→ Job
Reproduce only the part of the listing that opens with the line containing "Ruta 1: Bolivian" and closes with the line containing "BOLIVIA ON THE MAP", with "Panamericana" replaced by "Pan-American Highway" and everything else unchanged.

→ Recorded information
┄┄┄┄┄┄┄┄┄┄┄┄┄┄┄┄┄┄┄┄
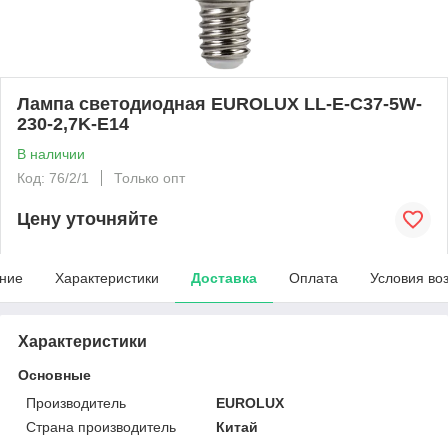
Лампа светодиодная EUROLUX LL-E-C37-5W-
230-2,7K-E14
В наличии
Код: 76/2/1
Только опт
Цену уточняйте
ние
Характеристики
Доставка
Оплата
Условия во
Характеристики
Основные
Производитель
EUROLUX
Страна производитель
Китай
┄┄┄┄┄┄┄┄┄┄┄┄┄┄┄┄┄┄┄┄
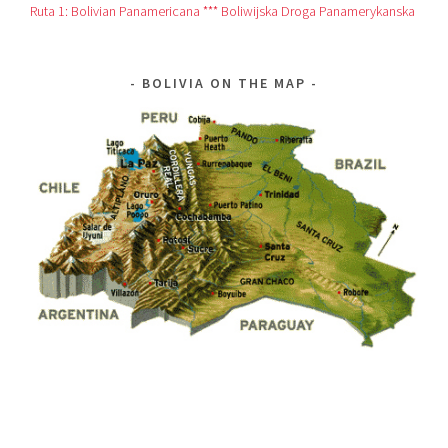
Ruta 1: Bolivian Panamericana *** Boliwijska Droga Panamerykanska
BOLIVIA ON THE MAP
┄┄┄┄┄┄┄┄┄┄┄┄┄┄┄┄┄┄┄┄
→ Answer box
Ruta 1: Bolivian Pan-American Highway *** Boliwijska Droga Panamerykanska
BOLIVIA ON THE MAP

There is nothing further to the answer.